(Extracted records)

* begin *

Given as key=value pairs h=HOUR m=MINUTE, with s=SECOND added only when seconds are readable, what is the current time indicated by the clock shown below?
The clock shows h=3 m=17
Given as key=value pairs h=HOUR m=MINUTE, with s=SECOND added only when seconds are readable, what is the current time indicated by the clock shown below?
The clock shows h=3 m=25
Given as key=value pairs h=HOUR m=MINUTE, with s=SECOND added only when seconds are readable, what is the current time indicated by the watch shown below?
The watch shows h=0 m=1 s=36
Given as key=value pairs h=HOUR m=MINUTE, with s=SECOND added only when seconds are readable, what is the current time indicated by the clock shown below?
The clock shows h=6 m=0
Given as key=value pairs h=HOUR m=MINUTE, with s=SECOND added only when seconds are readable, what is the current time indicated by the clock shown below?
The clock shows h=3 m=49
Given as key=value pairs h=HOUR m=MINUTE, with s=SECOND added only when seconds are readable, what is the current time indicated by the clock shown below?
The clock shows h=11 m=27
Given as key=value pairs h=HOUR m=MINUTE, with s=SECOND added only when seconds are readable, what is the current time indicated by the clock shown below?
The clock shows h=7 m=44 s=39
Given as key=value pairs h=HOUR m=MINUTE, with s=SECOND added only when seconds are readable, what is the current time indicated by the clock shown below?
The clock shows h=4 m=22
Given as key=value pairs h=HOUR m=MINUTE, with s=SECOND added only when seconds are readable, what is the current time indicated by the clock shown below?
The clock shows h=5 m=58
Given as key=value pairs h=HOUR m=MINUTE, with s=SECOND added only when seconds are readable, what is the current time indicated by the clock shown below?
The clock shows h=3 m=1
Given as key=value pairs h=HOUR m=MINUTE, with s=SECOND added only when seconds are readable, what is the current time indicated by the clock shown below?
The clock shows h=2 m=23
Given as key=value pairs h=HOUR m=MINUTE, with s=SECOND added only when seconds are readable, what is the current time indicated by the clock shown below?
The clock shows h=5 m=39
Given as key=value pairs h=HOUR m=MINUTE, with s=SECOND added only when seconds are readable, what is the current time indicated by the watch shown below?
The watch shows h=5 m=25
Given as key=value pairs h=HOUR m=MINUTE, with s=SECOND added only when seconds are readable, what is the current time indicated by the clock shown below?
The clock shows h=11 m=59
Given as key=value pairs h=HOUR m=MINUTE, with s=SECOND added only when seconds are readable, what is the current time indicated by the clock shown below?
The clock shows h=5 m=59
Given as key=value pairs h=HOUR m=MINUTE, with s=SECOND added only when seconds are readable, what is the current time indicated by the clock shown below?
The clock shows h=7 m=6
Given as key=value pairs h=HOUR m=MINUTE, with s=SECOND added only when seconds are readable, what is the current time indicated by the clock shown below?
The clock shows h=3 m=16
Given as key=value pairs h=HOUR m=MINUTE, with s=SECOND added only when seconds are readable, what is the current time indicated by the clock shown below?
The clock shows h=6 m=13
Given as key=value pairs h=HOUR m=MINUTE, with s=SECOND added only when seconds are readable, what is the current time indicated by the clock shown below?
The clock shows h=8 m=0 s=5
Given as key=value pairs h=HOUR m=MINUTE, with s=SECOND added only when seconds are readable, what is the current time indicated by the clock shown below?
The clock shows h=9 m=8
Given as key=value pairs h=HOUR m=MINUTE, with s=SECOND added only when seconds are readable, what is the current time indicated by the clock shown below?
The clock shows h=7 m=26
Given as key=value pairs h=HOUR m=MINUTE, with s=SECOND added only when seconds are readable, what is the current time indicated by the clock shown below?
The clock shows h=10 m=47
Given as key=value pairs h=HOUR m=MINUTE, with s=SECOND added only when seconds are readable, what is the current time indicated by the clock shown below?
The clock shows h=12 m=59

* end *

• **PROBLEM TO WORK ON**
How many lines in the items above contain the word "watch"? Reply with the number alone.

• **ANSWER FOR THE TASK**
4